文書抜粋:
+-------+
本発明の方法においては、従来の方法と同様に必ずしも肥料は必要とされないが、肥料が用いられる条件下において行われる本発明の方法は好ましい。
肥料の種類は限定されず、固形肥料および液体肥料のいずれも好適に用いられる。固形肥料は初期肥効が抑えられる肥効調節型肥料を予め培地に混合しておくか、根を伸長させる時期に移行する際に添加してよい。液体肥料は、根を伸長させる工程以降に培地に添加してよい。
本発明の方法には、以下の態様も包含される:
1)光源から植物体までの高さが限られた閉鎖型育苗施設において、カラマツ属植物の挿し木増殖を目的に大量採穂を可能にする台木育成方法であり、一定の高さで台木の先端を切除し、切除した後の先端と光源までの長さを6cm以上とする方法。
2)分枝した枝(側枝)から発生する緑枝を光源から6cm以上で切除し、挿し穂とする方法。
3)光源の明期が14時間以上であり、好ましくは16時間以上である方法。
4)台木の育成密度が20株/m2以上、好ましくは30株/m2以上である方法。
5)台木の剪定が、播種後約2年以内(実生苗からの台木)、又は露地に播種し越冬後を経た、播種後約1年以内に行われる方法。
+-------+
抽出データ:
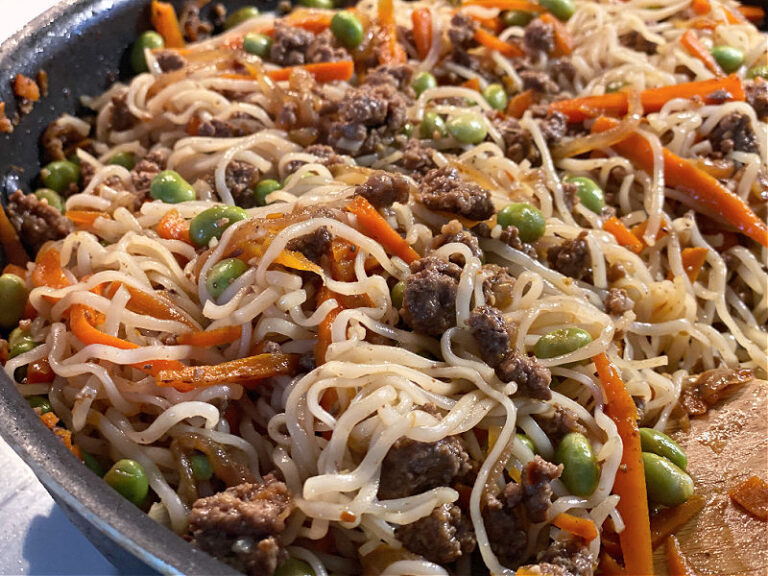
Where is `table`? table is located at coordinates pyautogui.click(x=28, y=539).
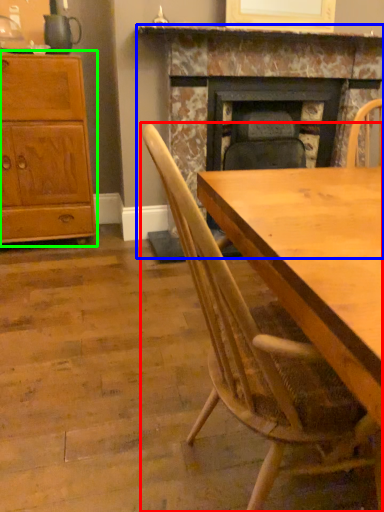
Question: Which object is the farthest from chair (highlighted by a red box)? Choose among these: fireplace (highlighted by a blue box) or cabinetry (highlighted by a green box).

Choices:
 (A) fireplace
 (B) cabinetry

Answer: (B)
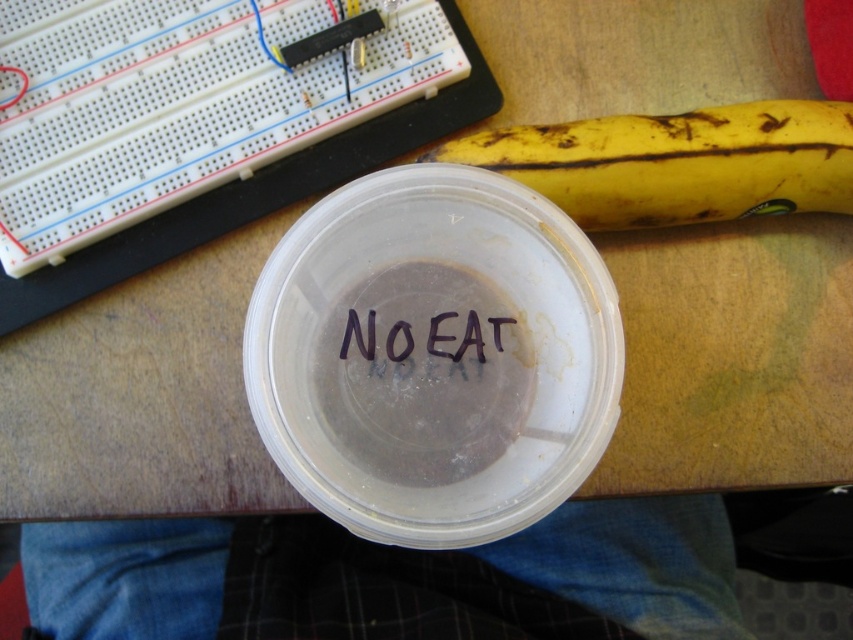
Is yellow matte banana at upper right thinner than black ink writing at center?

In fact, yellow matte banana at upper right might be wider than black ink writing at center.

Who is positioned more to the left, yellow matte banana at upper right or black ink writing at center?

Positioned to the left is black ink writing at center.

Image resolution: width=853 pixels, height=640 pixels. In order to click on yellow matte banana at upper right in this screenshot , I will do `click(677, 163)`.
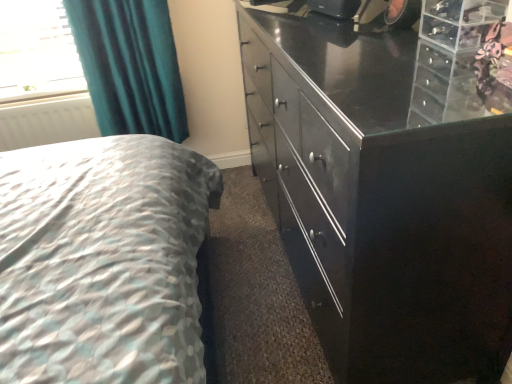
Question: From the image's perspective, is teal fabric curtain at upper left above or below glossy black cabinet at right?

Choices:
 (A) above
 (B) below

Answer: (A)

Question: From a real-world perspective, is teal fabric curtain at upper left positioned above or below glossy black cabinet at right?

Choices:
 (A) below
 (B) above

Answer: (B)

Question: Which is farther from the glossy black cabinet at right?

Choices:
 (A) teal fabric curtain at upper left
 (B) white matte radiator at left

Answer: (B)

Question: Estimate the real-world distances between objects in this image. Which object is farther from the glossy black cabinet at right?

Choices:
 (A) teal fabric curtain at upper left
 (B) white matte radiator at left

Answer: (B)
+-------+
課題内容: 文書抜粋にある「肥料の種類は限定されず、固形肥料および液体肥料のいずれも好適に用いられる。」という一文を英語に翻訳してください。 各エントリを参照する必要はありません。

解答欄: The type of fertilizer is not limited, and both solid fertilizers and liquid fertilizers can be suitably used.